Alassio. Bearzot segue i progressi
di Conti e Vierchowod

L'ho lasciato quasi alla fine apposta, nel mio diario mundial, ma nei miei ricordi, ricopre largamente il primissimo posto. C'è chi ha scritto che noi azzurri abbiamo vinto per lui. Mi sembra retorico. Si vince per se stessi, per i tifosi, per la propria maglia, per la gloria, per i quattrini. E si vince anche per l'allenatore: è quello che ti sta più vicino, che ti prepara, che ti aiuta, che ti toglie dai guai.
Diciamo allora che abbiamo vinto "anche" per Enzo Bearzot: era il minimo che potessimo fare, visto quello che lui ci ha dato sul piano dell'onestà, dell'appoggio, della correttezza.
Se è vero che questa squadra in Spagna ha finalmente trovato un'anima, è vero che lui è stato la persona che, contro tutto e contro tutti, ha saputo indicare su quale strada cercarla. Proprio quando sembrava che in tanti si accanissero per tagliargli le gambe, è riuscito a far valere le sue convinzioni, i suoi principi, le sue scelte, cominciando dove più conta, e cioè fuori dal campo, dove ha saputo creare un clima eccezionale.
Ha formato una squadra, preoccupandosi prima di ogni altra cosa di darle compattezza, unità, amicizia, ha formato un'idea di gruppo e l'ha fatta crescere, giorno per giorno.

(Dati):
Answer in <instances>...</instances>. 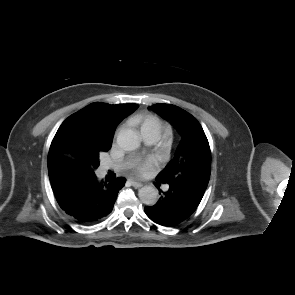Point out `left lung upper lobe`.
Wrapping results in <instances>:
<instances>
[{"mask_svg":"<svg viewBox=\"0 0 295 295\" xmlns=\"http://www.w3.org/2000/svg\"><path fill=\"white\" fill-rule=\"evenodd\" d=\"M153 110L170 118L180 135L173 158L157 180L205 191L210 179L211 152L200 123L191 114L174 105L156 104Z\"/></svg>","mask_w":295,"mask_h":295,"instance_id":"5c2ea615","label":"left lung upper lobe"}]
</instances>
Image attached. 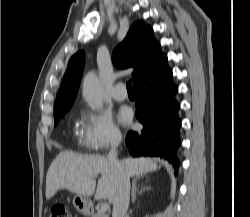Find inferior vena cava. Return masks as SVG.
Listing matches in <instances>:
<instances>
[{
    "label": "inferior vena cava",
    "instance_id": "602c4592",
    "mask_svg": "<svg viewBox=\"0 0 250 217\" xmlns=\"http://www.w3.org/2000/svg\"><path fill=\"white\" fill-rule=\"evenodd\" d=\"M121 137H116L111 143L108 160L115 170L116 191L113 201L112 217H126L129 206L130 178L117 159V147Z\"/></svg>",
    "mask_w": 250,
    "mask_h": 217
}]
</instances>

(Compiti):
• A. Secondo il brano su Enzo Bearzot, in quale luogo l'allenatore ha saputo creare un clima eccezionale?
• B. Prosegui il brano su Enzo Bearzot partendo dalla sua ultima frase.

(Risultati dell'esercizio):
• A. Fuori dal campo.

• B.
Ha avuto anche la forza di subire tutto senza restarne travolto. ,
È la sua forza, la sua caratteristica di terribile furlàn: raccoglie, mastica amaro, ogni tanto scalcia e reagisce digrignando i denti, ma per farlo mollare devi abbatterlo con una schioppettata.

È stata un'esperienza magnifica, credetemi, stare dalla sua parte, godere i vantaggi di una personalità così spiccata. Ricordo perfettamente il discorso che ripete ogni volta agli esordienti: "Vai in campo tranquillo, gioca come sai fare, lo so che puoi andare molto bene, la stoffa ce l'hai. Comunque non preoccuparti di niente. Il responsabile tecnico sono io, se va male le colpe me le prendo volentieri: ti ho scelto perché credo in quello che puoi dare alla squadra; se non ci riesci, sarà per caso o per sfortuna. Tu metticela tutta, e sappi che, comunque vada non mi pentirò mai di aver preferito te ad un altro".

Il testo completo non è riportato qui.